いい文章に出会ったので紹介する。「黒いアテナ」(藤原書店)のすすめ(小田実)に彼が書いたものだ。

「黒いアテナ」は、もともとアテナはエジプトに植民地化されていて、エジプトとフェニキア(ユダヤ人多い)の影響をストレートに受けていた。北からアーリア人が南下してつくられたわけではなくて、古代ギリシャを自分たちのルーツであるとする神話をアーリア系ヨーロッパは1785年から1985年まで200年間にわたって捏造してきたとする論文が書かれた。書いたのはマーチン・バナールという言語学・考古学・歴史学者の本。この本をめぐって大論争が起きたことは言うまでもない。白いアテナにしようとしたら黒いアテナが自分たちのルーツであったのだから。しかもユダヤ人(フェニキア人の多数)も自分たちの文化の先祖であるのだから、当時からあったヨーロッパのユダヤ人差別思想が成り立たなくなる。
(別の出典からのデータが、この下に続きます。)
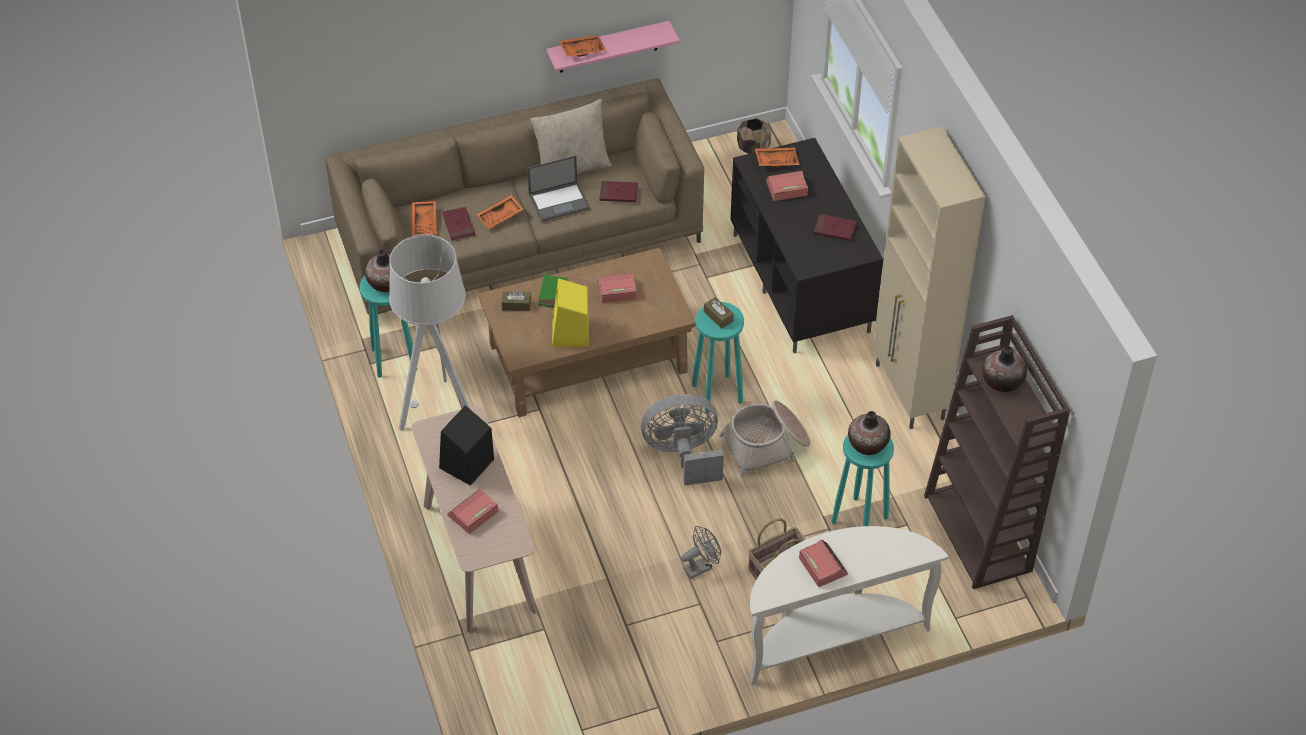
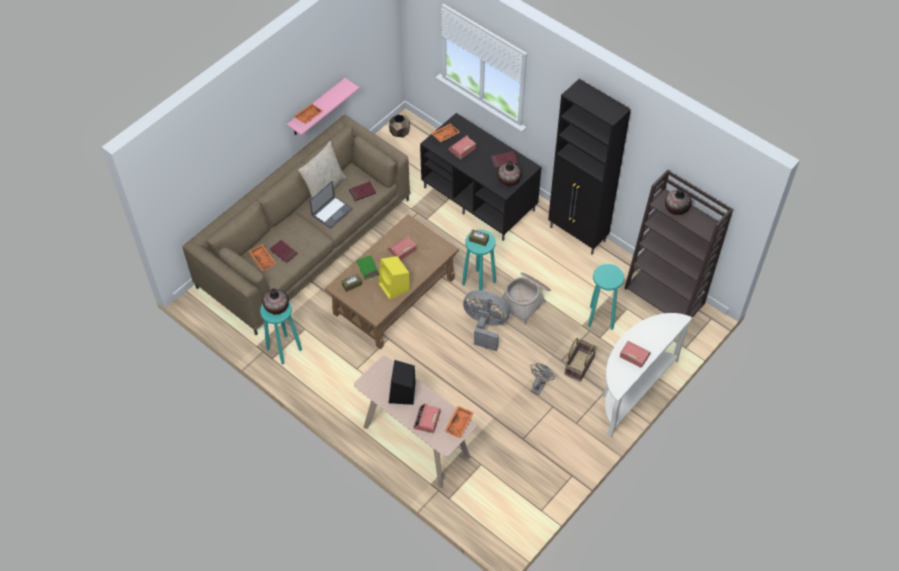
camera: 30 degrees left, 5 degrees up
grey floor lamp [389,234,469,431] -> none
orange tray [477,195,524,229] -> orange tray moved to [444,406,474,438]
grey fan [641,394,724,485] -> grey fan turned 60 degrees clockwise [463,290,510,351]
vase [848,411,891,455] -> vase moved to [497,161,521,186]
beige cabinet [873,127,986,429] -> black cabinet [548,79,631,255]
前置きが長くなったが、小田実の文章は、彼のギリシャ滞在で強い思いに変わった。

「私にはギリシャ人自身が、自分をヨーロッパ人、ヨーロッパ世界の一員として考えることに違和感をもっているように見えた。この違和感は、庶民-チマタのギリシャ人であればあるほど強くなる。・・・・」アテナのタクシー運転手が口にした次のような言葉「わたしたちのギリシャは民主主義という現代の政治原理のもとも、現代の科学技術のもとも、みんなつくった。しかし、そのつくった光り輝くもののもとをすべて【ヨーロッパ、西洋】に差し上げてしまって、自分たちは空っぽ、真っ暗、何んにもない、おくれた、貧しい国になった」

小田実が、タクシー運転手にそう言われたとギリシャ人の知人に言うと、それはギリシャ人が多かれ少なかれ心の奥底で思っていることだと感じた。
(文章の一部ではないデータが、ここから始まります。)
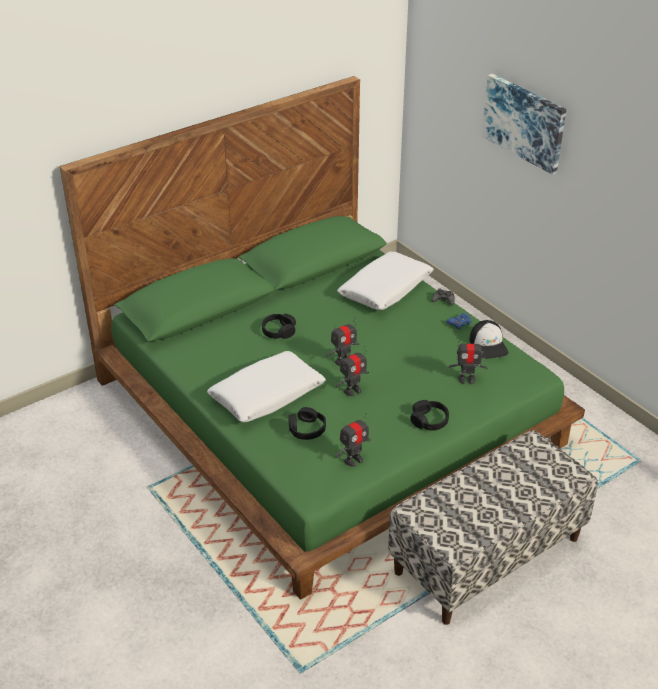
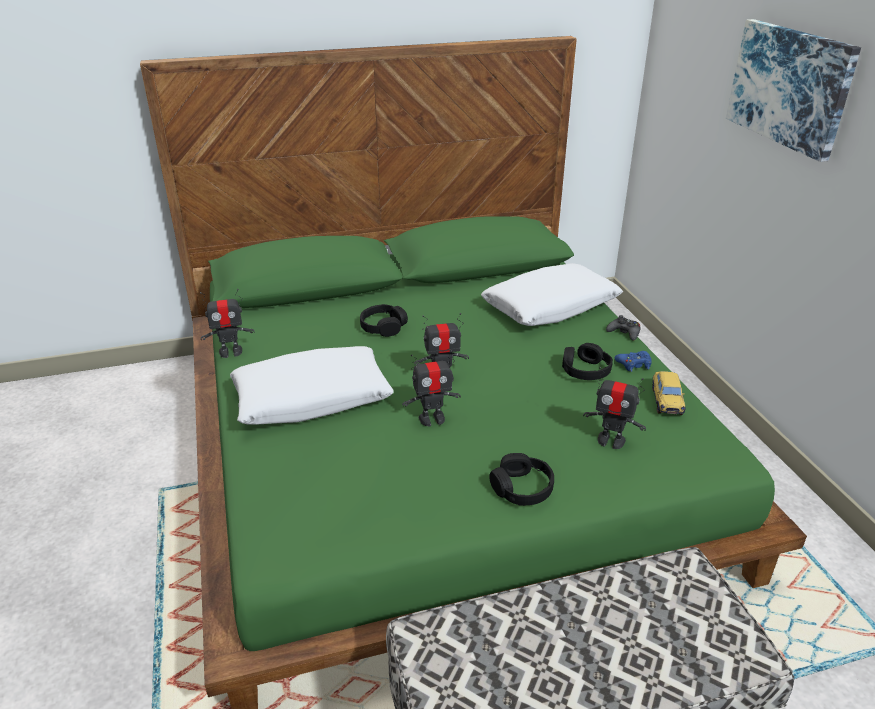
camera: 20 degrees right, 5 degrees down
black headphones [288,407,326,440] -> black headphones moved to [562,343,613,380]
toy robot [335,413,371,467] -> toy robot moved to [200,289,255,358]
cap [469,320,509,359] -> toy car [652,371,686,415]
「ギリシャ人は古来、自由を何よりも重視して、絶対に人と同じことを言わない、同じことをしないで生きてきた。何ごともまとまって一つにならない、まとまらないことを自由な国ギリシャの国の誇りとする偉大な国民で、政治勢力も新聞も世論も千差万別、にぎやかにちがいを競い合う国だ」

何でも星条旗と国歌でまとまろうとするアメリカ人に読ませたい一説ではある。それよりてんでんばらばらのブラウン運動が民主主義に近いと思うがどうだろうか、

  1. 千差万別。そうですよね。その差の大小は有れ、本来同じ考えの人なんて初めっからいない筈ですね。政治の派閥などは無理やり大きく分けて考えを同調させたに過ぎませんし、党そのものも中身はバラバラですから何とかまとめようとしているに過ぎませんね。軍隊などは命令形態でがんじがらめにして絶対服従ですし、学校の教育だって「ハイ!先生の言う通り」ですからね。変わった考えは受け入れられないのが社会の構図ですね。一般常識と言う枠から外れれば生きにくく、嫌が応でも従わざるを得ない構図になっていますね。昔から自由な考えを生かせる社会であれば今よりずっと素晴らしい世界が誕生していたのかも知れませんね。
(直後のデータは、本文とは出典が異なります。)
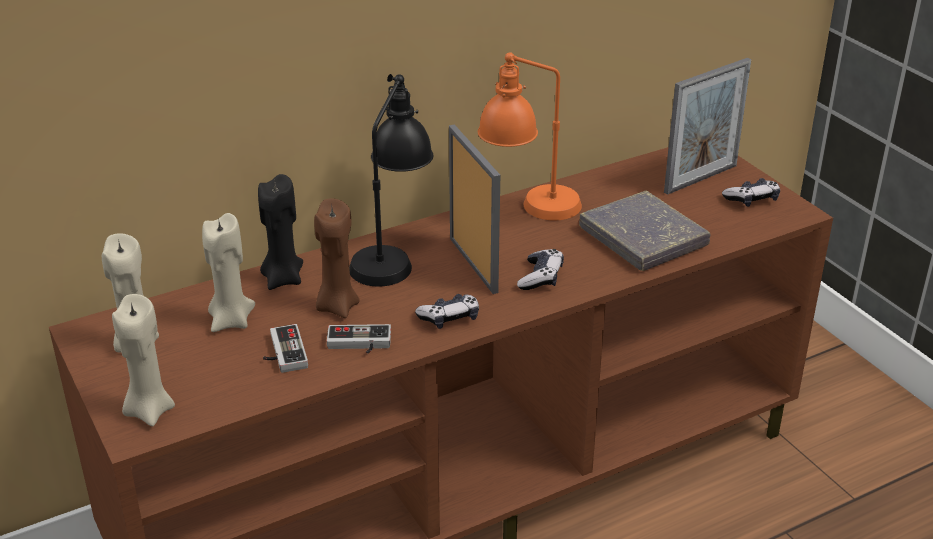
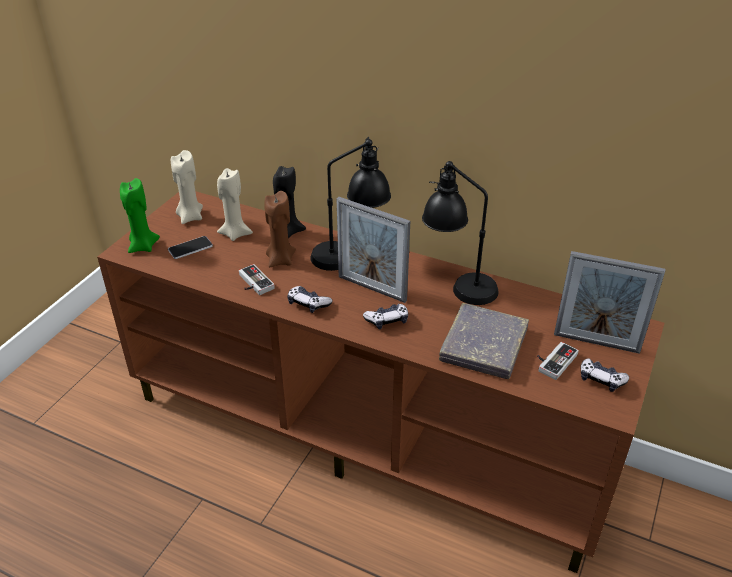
camera: 55 degrees right, 5 degrees up
beige candle [112,294,175,427] -> green candle [120,178,160,253]
game controller [263,324,308,373] -> game controller moved to [537,342,579,380]
picture frame [449,124,500,294] -> picture frame turned 90 degrees clockwise [337,197,410,303]
orange table lamp [478,52,582,221] -> black table lamp [422,161,499,305]
none -> phone [168,236,213,259]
    • 自由で過ごすのは、意外に大変で、努力が必要ですね。ああすれこうすれと言われてするのが責任もなく楽かもしれません。モデルは軍隊にあって。個性ができるだけでないよう訓練を施すんです。自分では個性的だと思うが高所から見ると画一的、さすがの意見と思ったら、ある番組で著名人が語った話を口真似していたり、自分で考えその発言に自分で責任を取るのはむつかしい社会になってます。それだけ複雑な時代になってるとも。メディアに最小限の接触をしていきたいものです。